** start Extracted records **

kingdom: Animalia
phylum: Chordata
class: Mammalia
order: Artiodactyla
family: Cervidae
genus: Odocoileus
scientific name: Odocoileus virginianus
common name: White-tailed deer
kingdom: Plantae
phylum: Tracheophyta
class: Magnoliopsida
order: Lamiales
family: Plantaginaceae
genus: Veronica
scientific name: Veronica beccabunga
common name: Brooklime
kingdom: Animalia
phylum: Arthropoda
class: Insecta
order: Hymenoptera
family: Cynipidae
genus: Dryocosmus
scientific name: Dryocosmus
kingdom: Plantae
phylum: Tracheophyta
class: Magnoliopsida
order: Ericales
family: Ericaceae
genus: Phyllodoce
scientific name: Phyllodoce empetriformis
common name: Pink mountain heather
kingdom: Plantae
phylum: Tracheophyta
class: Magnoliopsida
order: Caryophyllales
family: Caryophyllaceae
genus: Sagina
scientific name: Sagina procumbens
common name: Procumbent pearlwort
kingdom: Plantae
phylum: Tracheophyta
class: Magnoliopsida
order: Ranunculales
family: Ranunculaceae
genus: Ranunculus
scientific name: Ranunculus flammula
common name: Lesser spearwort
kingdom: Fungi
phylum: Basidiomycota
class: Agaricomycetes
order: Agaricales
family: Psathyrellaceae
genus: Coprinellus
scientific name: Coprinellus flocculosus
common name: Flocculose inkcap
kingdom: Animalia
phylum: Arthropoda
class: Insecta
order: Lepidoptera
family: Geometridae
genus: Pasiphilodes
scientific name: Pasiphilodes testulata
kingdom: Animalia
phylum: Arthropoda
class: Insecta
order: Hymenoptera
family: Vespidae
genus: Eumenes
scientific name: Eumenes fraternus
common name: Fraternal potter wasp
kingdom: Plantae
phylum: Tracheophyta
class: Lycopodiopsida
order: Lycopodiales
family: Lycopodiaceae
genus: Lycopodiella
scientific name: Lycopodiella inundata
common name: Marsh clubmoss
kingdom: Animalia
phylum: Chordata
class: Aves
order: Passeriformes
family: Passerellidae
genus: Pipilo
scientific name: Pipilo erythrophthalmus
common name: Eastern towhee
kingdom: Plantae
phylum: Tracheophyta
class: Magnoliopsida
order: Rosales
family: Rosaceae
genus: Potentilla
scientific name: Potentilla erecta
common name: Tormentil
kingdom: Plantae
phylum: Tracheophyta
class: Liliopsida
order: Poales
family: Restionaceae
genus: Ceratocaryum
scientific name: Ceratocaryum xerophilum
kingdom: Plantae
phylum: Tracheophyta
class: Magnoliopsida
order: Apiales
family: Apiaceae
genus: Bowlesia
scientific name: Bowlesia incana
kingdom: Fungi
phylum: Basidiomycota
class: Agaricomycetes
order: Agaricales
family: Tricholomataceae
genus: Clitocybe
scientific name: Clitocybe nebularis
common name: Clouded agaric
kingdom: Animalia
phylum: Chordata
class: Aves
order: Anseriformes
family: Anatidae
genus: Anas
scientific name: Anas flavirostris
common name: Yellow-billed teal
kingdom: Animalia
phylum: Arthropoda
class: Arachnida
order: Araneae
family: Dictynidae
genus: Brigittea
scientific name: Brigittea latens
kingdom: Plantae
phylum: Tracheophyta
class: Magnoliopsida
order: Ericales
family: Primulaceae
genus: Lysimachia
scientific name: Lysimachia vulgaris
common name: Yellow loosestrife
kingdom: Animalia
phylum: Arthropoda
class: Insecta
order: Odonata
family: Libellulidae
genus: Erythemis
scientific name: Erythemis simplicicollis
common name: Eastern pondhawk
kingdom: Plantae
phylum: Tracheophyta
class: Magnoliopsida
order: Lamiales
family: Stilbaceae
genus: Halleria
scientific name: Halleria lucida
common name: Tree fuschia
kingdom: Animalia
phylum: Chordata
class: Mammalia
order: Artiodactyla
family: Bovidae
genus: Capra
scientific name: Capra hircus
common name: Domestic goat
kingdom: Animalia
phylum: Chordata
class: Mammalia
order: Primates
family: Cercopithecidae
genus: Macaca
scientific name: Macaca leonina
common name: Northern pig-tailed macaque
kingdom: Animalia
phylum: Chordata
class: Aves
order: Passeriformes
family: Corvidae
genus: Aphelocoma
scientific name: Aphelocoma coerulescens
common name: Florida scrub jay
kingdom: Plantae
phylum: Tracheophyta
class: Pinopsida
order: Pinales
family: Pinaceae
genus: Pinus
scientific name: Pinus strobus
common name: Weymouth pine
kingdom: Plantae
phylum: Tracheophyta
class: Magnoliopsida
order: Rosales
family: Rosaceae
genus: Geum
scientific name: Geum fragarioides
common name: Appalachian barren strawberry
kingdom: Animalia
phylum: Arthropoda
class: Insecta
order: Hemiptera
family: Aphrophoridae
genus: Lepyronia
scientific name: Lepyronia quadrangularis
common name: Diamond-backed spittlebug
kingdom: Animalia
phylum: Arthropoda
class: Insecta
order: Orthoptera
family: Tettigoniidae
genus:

** end Extracted records **

**Job:** Update the entries above by replacing "common name" with "vernacular name" wherever it occurs. Keep every other part of the lines the same.

**Task response:**
kingdom: Animalia
phylum: Chordata
class: Mammalia
order: Artiodactyla
family: Cervidae
genus: Odocoileus
scientific name: Odocoileus virginianus
vernacular name: White-tailed deer
kingdom: Plantae
phylum: Tracheophyta
class: Magnoliopsida
order: Lamiales
family: Plantaginaceae
genus: Veronica
scientific name: Veronica beccabunga
vernacular name: Brooklime
kingdom: Animalia
phylum: Arthropoda
class: Insecta
order: Hymenoptera
family: Cynipidae
genus: Dryocosmus
scientific name: Dryocosmus
kingdom: Plantae
phylum: Tracheophyta
class: Magnoliopsida
order: Ericales
family: Ericaceae
genus: Phyllodoce
scientific name: Phyllodoce empetriformis
vernacular name: Pink mountain heather
kingdom: Plantae
phylum: Tracheophyta
class: Magnoliopsida
order: Caryophyllales
family: Caryophyllaceae
genus: Sagina
scientific name: Sagina procumbens
vernacular name: Procumbent pearlwort
kingdom: Plantae
phylum: Tracheophyta
class: Magnoliopsida
order: Ranunculales
family: Ranunculaceae
genus: Ranunculus
scientific name: Ranunculus flammula
vernacular name: Lesser spearwort
kingdom: Fungi
phylum: Basidiomycota
class: Agaricomycetes
order: Agaricales
family: Psathyrellaceae
genus: Coprinellus
scientific name: Coprinellus flocculosus
vernacular name: Flocculose inkcap
kingdom: Animalia
phylum: Arthropoda
class: Insecta
order: Lepidoptera
family: Geometridae
genus: Pasiphilodes
scientific name: Pasiphilodes testulata
kingdom: Animalia
phylum: Arthropoda
class: Insecta
order: Hymenoptera
family: Vespidae
genus: Eumenes
scientific name: Eumenes fraternus
vernacular name: Fraternal potter wasp
kingdom: Plantae
phylum: Tracheophyta
class: Lycopodiopsida
order: Lycopodiales
family: Lycopodiaceae
genus: Lycopodiella
scientific name: Lycopodiella inundata
vernacular name: Marsh clubmoss
kingdom: Animalia
phylum: Chordata
class: Aves
order: Passeriformes
family: Passerellidae
genus: Pipilo
scientific name: Pipilo erythrophthalmus
vernacular name: Eastern towhee
kingdom: Plantae
phylum: Tracheophyta
class: Magnoliopsida
order: Rosales
family: Rosaceae
genus: Potentilla
scientific name: Potentilla erecta
vernacular name: Tormentil
kingdom: Plantae
phylum: Tracheophyta
class: Liliopsida
order: Poales
family: Restionaceae
genus: Ceratocaryum
scientific name: Ceratocaryum xerophilum
kingdom: Plantae
phylum: Tracheophyta
class: Magnoliopsida
order: Apiales
family: Apiaceae
genus: Bowlesia
scientific name: Bowlesia incana
kingdom: Fungi
phylum: Basidiomycota
class: Agaricomycetes
order: Agaricales
family: Tricholomataceae
genus: Clitocybe
scientific name: Clitocybe nebularis
vernacular name: Clouded agaric
kingdom: Animalia
phylum: Chordata
class: Aves
order: Anseriformes
family: Anatidae
genus: Anas
scientific name: Anas flavirostris
vernacular name: Yellow-billed teal
kingdom: Animalia
phylum: Arthropoda
class: Arachnida
order: Araneae
family: Dictynidae
genus: Brigittea
scientific name: Brigittea latens
kingdom: Plantae
phylum: Tracheophyta
class: Magnoliopsida
order: Ericales
family: Primulaceae
genus: Lysimachia
scientific name: Lysimachia vulgaris
vernacular name: Yellow loosestrife
kingdom: Animalia
phylum: Arthropoda
class: Insecta
order: Odonata
family: Libellulidae
genus: Erythemis
scientific name: Erythemis simplicicollis
vernacular name: Eastern pondhawk
kingdom: Plantae
phylum: Tracheophyta
class: Magnoliopsida
order: Lamiales
family: Stilbaceae
genus: Halleria
scientific name: Halleria lucida
vernacular name: Tree fuschia
kingdom: Animalia
phylum: Chordata
class: Mammalia
order: Artiodactyla
family: Bovidae
genus: Capra
scientific name: Capra hircus
vernacular name: Domestic goat
kingdom: Animalia
phylum: Chordata
class: Mammalia
order: Primates
family: Cercopithecidae
genus: Macaca
scientific name: Macaca leonina
vernacular name: Northern pig-tailed macaque
kingdom: Animalia
phylum: Chordata
class: Aves
order: Passeriformes
family: Corvidae
genus: Aphelocoma
scientific name: Aphelocoma coerulescens
vernacular name: Florida scrub jay
kingdom: Plantae
phylum: Tracheophyta
class: Pinopsida
order: Pinales
family: Pinaceae
genus: Pinus
scientific name: Pinus strobus
vernacular name: Weymouth pine
kingdom: Plantae
phylum: Tracheophyta
class: Magnoliopsida
order: Rosales
family: Rosaceae
genus: Geum
scientific name: Geum fragarioides
vernacular name: Appalachian barren strawberry
kingdom: Animalia
phylum: Arthropoda
class: Insecta
order: Hemiptera
family: Aphrophoridae
genus: Lepyronia
scientific name: Lepyronia quadrangularis
vernacular name: Diamond-backed spittlebug
kingdom: Animalia
phylum: Arthropoda
class: Insecta
order: Orthoptera
family: Tettigoniidae
genus:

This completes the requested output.